The most remarkable thing about my mother is that for thirty years she served the family nothing but leftovers. The original meal has never been found.
Calvin Trillin

Thursday, August 09, 2012

My Garden Is For The Birds

There is a pretty amazing cycle going on in the garden.  It's probably been going on for a long time, but I'm just more in turn with it now. Each morning the birds arrive just around dawn to 'clean' up the beds and plants from bugs and slugs.  Mama and daddy quail arrive with their brood and slip through the wire fence.  Dad sits atop a fence post as lookout while mom ushers the babies in and around the 'breakfast table.'  Then they scurry over to the in ground garden for their dust baths and have a treat eating the raspberries that have fallen to the ground.  Next comes the robins and spotted towhees that eat much bigger bugs.

  The hummingbirds sip nectar from the scarlet runner beans, pollinating them.  When I water, they like to dance in the mist and fly pretty close to say thank you.  My dill is frequented by lady bugs that have kept away the aphids.

 Dragonflies and butterflies are plentiful.  Of course, there are bees and wasps that do most of the heavy pollinating, and from the looks of the tomatoes, have been quite busy.  The 'dance' in the garden is wonderful to watch.

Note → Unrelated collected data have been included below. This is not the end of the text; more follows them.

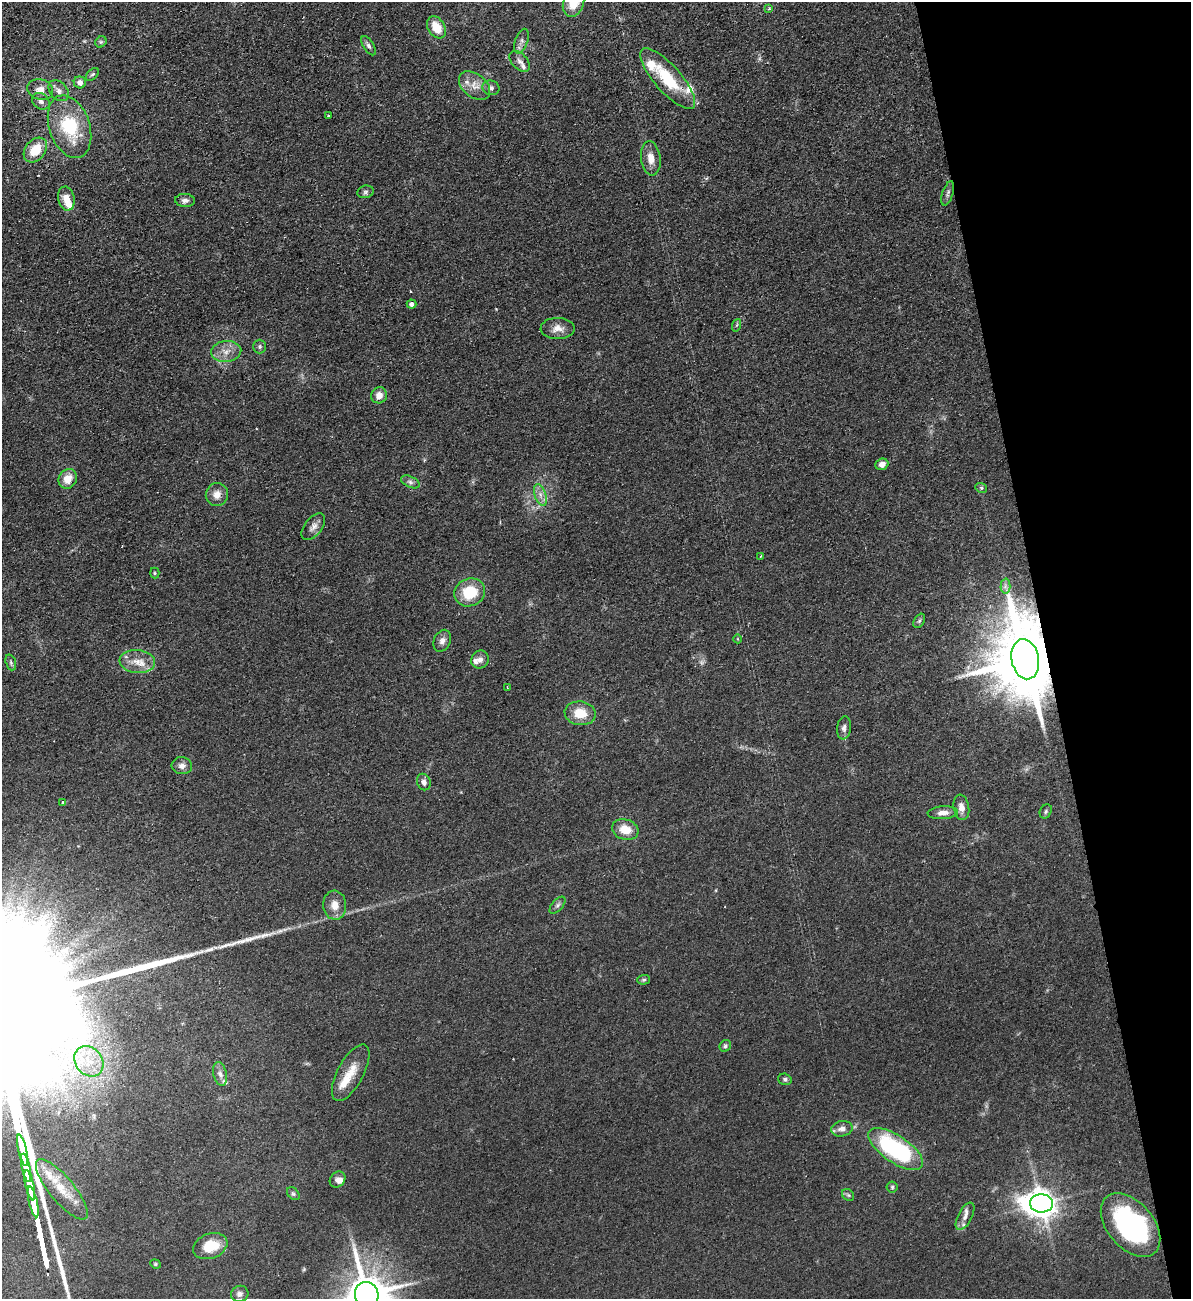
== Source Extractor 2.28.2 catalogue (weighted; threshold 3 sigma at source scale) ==
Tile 12 of 4 x 4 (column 4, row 3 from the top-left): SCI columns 3732-4920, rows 1353-2649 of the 5207 x 5300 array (HDU 1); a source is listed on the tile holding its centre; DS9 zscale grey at full resolution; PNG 1193 x 1301 px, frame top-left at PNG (2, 2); each listed source drawn as its Kron ellipse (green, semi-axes under 4 px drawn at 4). Shown black and unused: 12% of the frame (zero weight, under 2 of 3 exposures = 3% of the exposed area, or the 3 px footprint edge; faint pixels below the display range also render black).
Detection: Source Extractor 2.28.2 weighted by HDU 2 'WHT'; one run over the whole footprint, this tile lists its part. Background 0.0587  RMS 0.009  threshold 0.0405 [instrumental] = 3 sigma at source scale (4.5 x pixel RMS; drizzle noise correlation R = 1.50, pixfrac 1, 0.05/0.05 arcsec/px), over >= 5 px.
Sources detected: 94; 1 too faint to see at this stretch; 1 long thin detection or spike segment (spike, bleed or trail) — neither listed nor drawn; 9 inside a brighter listed object's ellipse — not listed separately; the other 83 listed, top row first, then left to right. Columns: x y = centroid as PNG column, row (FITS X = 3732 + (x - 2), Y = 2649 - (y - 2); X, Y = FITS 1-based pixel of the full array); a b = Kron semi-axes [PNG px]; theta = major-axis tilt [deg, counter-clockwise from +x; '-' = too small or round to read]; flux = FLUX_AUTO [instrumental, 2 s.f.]
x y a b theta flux
573 3 14 10 71 18
769 9 4 3 - 0.99
436 27 12 8 -58 15
521 41 13 6 69 3.6
101 42 6 5 - 1.5
368 46 11 5 -57 2.7
520 61 12 7 -46 4.2
92 74 8 5 43 1.7
668 79 39 13 -48 42
80 82 6 6 - 4.8
474 86 17 11 -39 10
491 88 8 7 - 3.2
40 89 13 10 -17 6.7
59 91 12 8 -48 4.8
41 101 9 7 -42 3.9
329 115 3 3 - 1.4
69 127 32 20 -71 53
35 150 14 10 50 20
651 158 17 9 -83 9.4
365 192 8 6 17 2.2
948 193 13 5 72 2.6
66 199 12 8 -78 12
185 200 10 6 -3 3.8
412 304 5 4 - 4
737 325 6 4 70 1.1
558 328 17 10 -1 8.2
260 346 7 6 - 1.8
226 352 15 10 6 8.6
379 395 8 8 - 7
882 464 6 5 - 5.5
68 479 10 8 56 11
410 482 10 5 -25 2.6
981 488 6 4 -22 1.4
217 494 11 11 - 7.5
540 495 11 5 -72 4.7
313 527 16 8 52 5.9
761 556 3 3 - 1.2
155 573 5 4 - 1.2
1005 586 7 5 90 2.4
470 592 16 13 25 29
919 621 8 5 60 1.6
738 639 4 3 - 0.61
442 641 11 8 66 4.4
1025 659 20 13 -79 11000
480 660 9 8 - 4.1
137 661 18 11 -6 12
11 662 8 5 -71 2
507 687 3 3 - 1
580 713 15 12 -9 18
844 728 11 7 82 3.6
182 766 10 8 -5 4.4
424 782 8 6 -68 3.9
62 803 3 3 - 5.9
961 807 13 7 -80 6.3
1046 811 7 5 61 1.7
943 813 15 6 5 6.1
625 829 13 10 -17 14
335 905 14 11 -86 9.5
557 905 10 5 48 2.5
644 980 6 5 - 1.4
725 1046 6 5 - 1.6
89 1061 16 13 -50 17
351 1073 31 13 62 17
220 1074 12 6 -76 4
785 1079 7 5 -16 1.9
842 1129 11 7 11 5.3
896 1149 32 13 -34 110
22 1150 16 3 -77 4800
26 1168 14 3 -78 4400
337 1179 9 7 49 3.8
30 1185 15 3 -77 4600
892 1187 5 5 - 1.4
62 1189 37 12 -50 23
293 1194 7 5 -48 1.7
848 1195 7 5 -44 1.6
33 1202 16 3 -77 4200
1041 1203 11 9 -3 1200
965 1216 15 7 62 5.6
1131 1225 37 23 -49 150
210 1246 17 12 20 22
155 1264 5 4 - 1.1
240 1294 9 8 - 3.8
367 1295 13 11 -70 3400
Overlapping masked pixels (flux is a lower limit): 1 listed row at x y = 1025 659
Isophote crosses this tile's border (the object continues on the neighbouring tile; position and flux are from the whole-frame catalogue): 2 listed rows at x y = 573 3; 367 1295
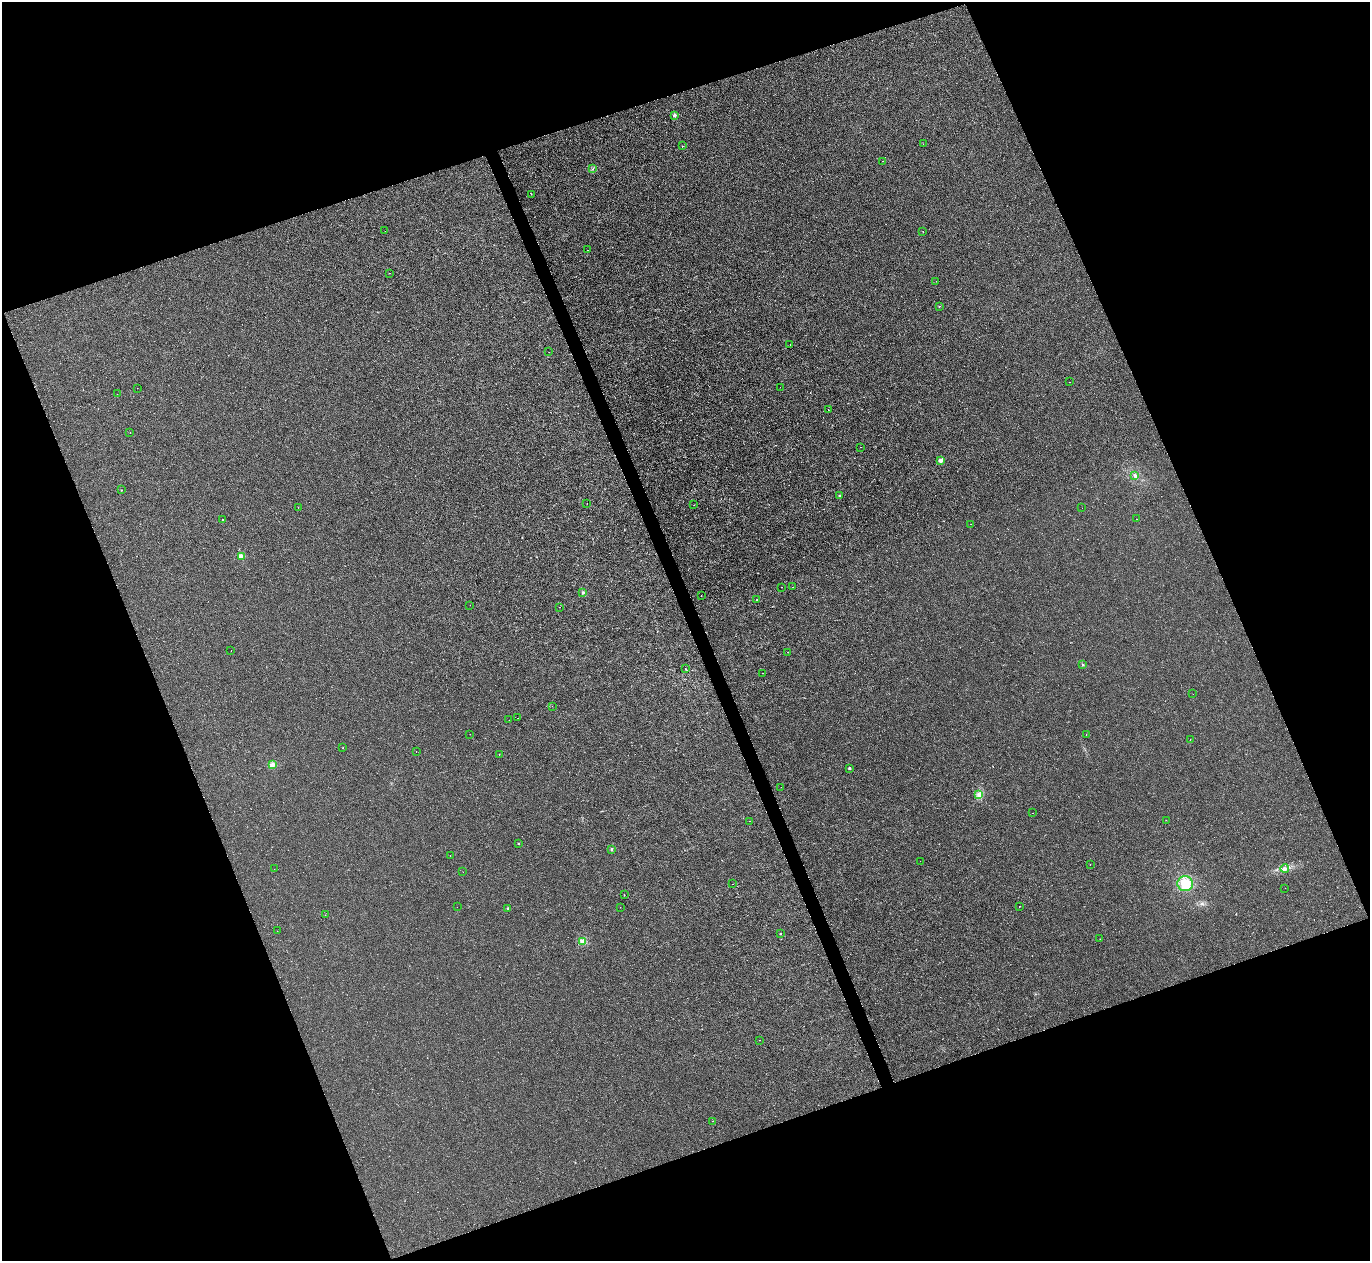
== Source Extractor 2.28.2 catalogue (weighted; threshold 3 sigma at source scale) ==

"No occupation is so delightful to me as the culture of the earth, and no culture comparable to that of the garden."-- Thomas Jefferson

Saturday, August 04, 2012

A Pickle By Any Other ...

... Name just wouldn't be the same.  I have fond memories from childhood of eating watermelon rind pickles when visiting the farm tables of family in the mid west while on summer vacation.
Today I ventured back in time and made a batch of sweet watermelon rind pickles ... just in time to enjoy when my folks are in town for a visit.  My Pop will think he's back at his boyhood home as I'm sure his mother made these.  The recipe is from the Ball Blue Book of Preserving.  I cut the recipe in half ... getting 6 half-pints.  Do you have a favorite unusual pickle?